Submitted to: Soil Science Society of America Journal
Publication Type: Peer Reviewed Journal
Publication Acceptance Date: 11/22/2010
Publication Date: 3/14/2011
Publication URL: hdl.handle.net/10113/49676
Citation: Nemes, A., Pachepsky, Y.A., Timlin, D.J. 2011. Toward improving global estimates of field soil water capacity. Soil Science Society of America Journal. 75(3):807-812. Interpretive Summary: Field capacity is a critical agronomic and environmental parameter that shows the amount of water that the soil holds after rainfall followed by drainage. It is impractical to measure it where estimations are needed for large areas of land; therefore it is commonly estimated from laboratory measurements of soil water retention. Attempts to standardize this estimation procedure failed. We hypothesized that the accuracy of such estimates may depend on soil particle size composition. We tested this hypothesis on a unique large database on U.S. soils and developed a correction for laboratory values. This correction is solely based on clay content, and it has markedly improved the field capacity estimates.

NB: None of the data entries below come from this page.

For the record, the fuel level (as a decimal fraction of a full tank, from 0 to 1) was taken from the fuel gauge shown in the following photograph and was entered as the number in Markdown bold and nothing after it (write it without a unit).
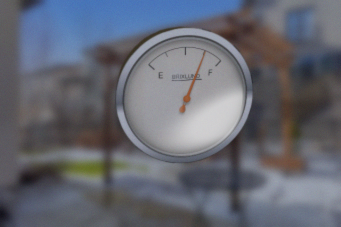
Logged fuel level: **0.75**
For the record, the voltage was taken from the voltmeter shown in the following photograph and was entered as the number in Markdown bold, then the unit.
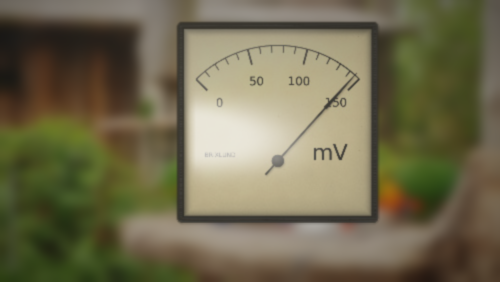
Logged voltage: **145** mV
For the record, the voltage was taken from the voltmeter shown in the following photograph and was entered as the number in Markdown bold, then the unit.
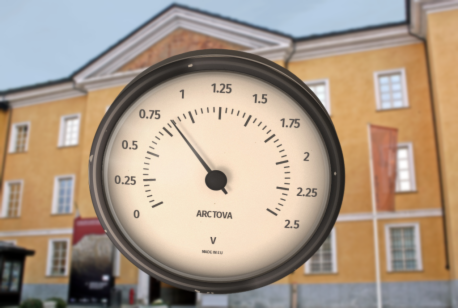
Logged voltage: **0.85** V
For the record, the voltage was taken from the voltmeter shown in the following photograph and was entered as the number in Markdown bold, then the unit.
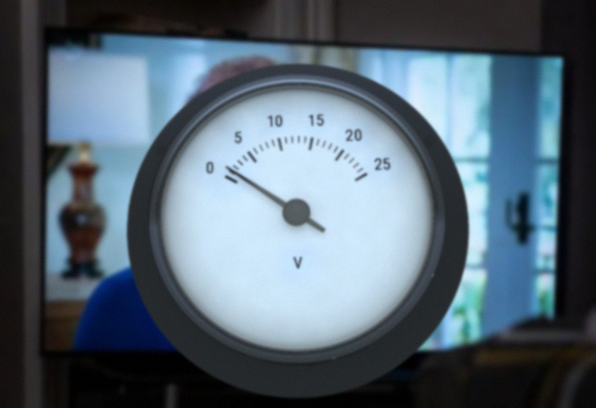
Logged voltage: **1** V
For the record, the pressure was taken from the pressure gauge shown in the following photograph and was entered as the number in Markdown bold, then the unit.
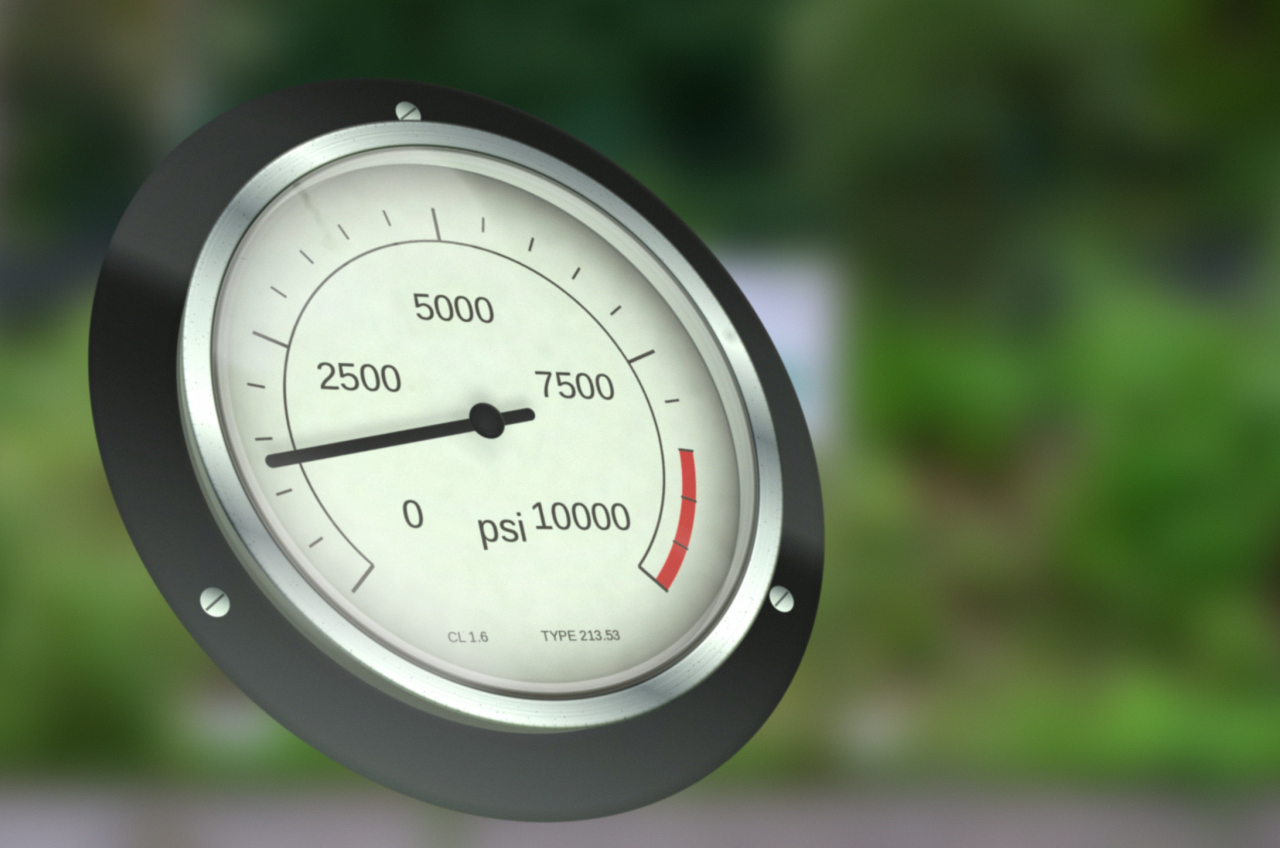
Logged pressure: **1250** psi
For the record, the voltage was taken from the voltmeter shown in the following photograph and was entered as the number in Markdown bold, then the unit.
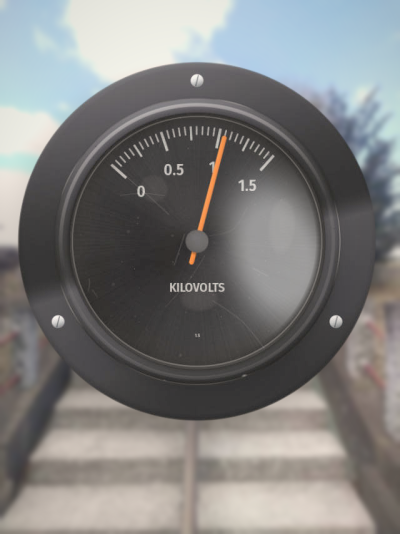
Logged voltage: **1.05** kV
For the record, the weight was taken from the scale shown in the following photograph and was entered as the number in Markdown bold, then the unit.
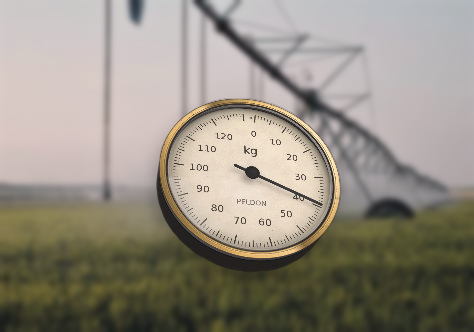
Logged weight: **40** kg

The approach and results will be useful worldwide in climate-change and management-change related modeling of crop and ecosystem functioning and response.
Technical Abstract: Field capacity or field water capacity (FC) is defined as the water content of a soil after having been wetted with water and after free drainage is negligible. Different recommendations exist world-wide on which, if any, pressure head should be used in laboratory measurements to approximate the FC of the soil. Literature often deems any such pressure heads to be inadequate to approximate FC for soils of all textures. We used a data collection from the literature to evaluate if corrections can be made to improve the estimation of FC from -33 kPa water retention (W33). Regression tree modeling coupled with jack-knife cross validation was used to identify the best predictors (sand, silt, clay and the measured W33 value) to estimate the difference between W33 and FC. Such predictions were then successfully used to adjust the W33 value as the estimate of FC. An improvement in estimating FC was seen in general statistical terms, and texture specific bias was also greatly reduced. Such solution may allow the reliable use of a single pressure head in the laboratory to approximate FC, which may be the only feasible option for large scale studies.